» **Action item**
Find and copy every line in the records that includes the string "output".

» **Pictures paired with source code**

- - -

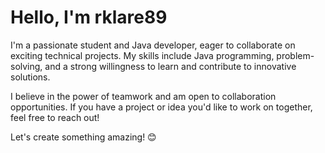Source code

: <h1>Hello, I'm rklare89</h1>
    <p>
        I'm a passionate student and Java developer, eager to collaborate on exciting technical projects. My skills include Java programming, problem-solving, and a strong willingness to learn and contribute to innovative solutions.
    </p>
    <p>
        I believe in the power of teamwork and am open to collaboration opportunities. If you have a project or idea you'd like to work on together, feel free to reach out!
    </p>
    <p>
        Let's create something amazing! 😊
    </p>

<!---
rklare89/rklare89 is a ✨ special ✨ repository because its `README.md` (this file) appears on your GitHub profile.
You can click the Preview link to take a look at your changes.
--->
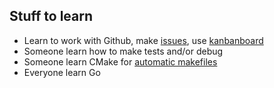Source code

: ## Stuff to learn
* Learn to work with Github, make [issues](https://github.com/miricinka/IFJ20/issues), use [kanbanboard](https://github.com/miricinka/IFJ20/projects/2)
* Someone learn how to make tests and/or debug
* Someone learn CMake for [automatic makefiles](http://ivs.fit.vutbr.cz/)
* Everyone learn Go
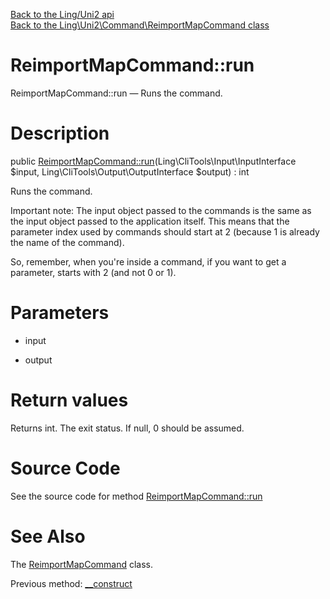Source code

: [Back to the Ling/Uni2 api](https://github.com/lingtalfi/Uni2/blob/master/doc/api/Ling/Uni2.md)<br>
[Back to the Ling\Uni2\Command\ReimportMapCommand class](https://github.com/lingtalfi/Uni2/blob/master/doc/api/Ling/Uni2/Command/ReimportMapCommand.md)


ReimportMapCommand::run
================



ReimportMapCommand::run — Runs the command.




Description
================


public [ReimportMapCommand::run](https://github.com/lingtalfi/Uni2/blob/master/doc/api/Ling/Uni2/Command/ReimportMapCommand/run.md)(Ling\CliTools\Input\InputInterface $input, Ling\CliTools\Output\OutputInterface $output) : int




Runs the command.

Important note:
The input object passed to the commands is the same as the input object passed to the application itself.
This means that the parameter index used by commands should start at 2 (because 1 is already the name of the command).

So, remember, when you're inside a command, if you want to get a parameter, starts with 2 (and not 0 or 1).




Parameters
================


- input

    

- output

    


Return values
================

Returns int.
The exit status.
If null, 0 should be assumed.







Source Code
===========
See the source code for method [ReimportMapCommand::run](https://github.com/lingtalfi/Uni2/blob/master/Command/ReimportMapCommand.php#L110-L182)


See Also
================

The [ReimportMapCommand](https://github.com/lingtalfi/Uni2/blob/master/doc/api/Ling/Uni2/Command/ReimportMapCommand.md) class.

Previous method: [__construct](https://github.com/lingtalfi/Uni2/blob/master/doc/api/Ling/Uni2/Command/ReimportMapCommand/__construct.md)<br>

- - -

» **Result**
public [ReimportMapCommand::run](https://github.com/lingtalfi/Uni2/blob/master/doc/api/Ling/Uni2/Command/ReimportMapCommand/run.md)(Ling\CliTools\Input\InputInterface $input, Ling\CliTools\Output\OutputInterface $output) : int
- output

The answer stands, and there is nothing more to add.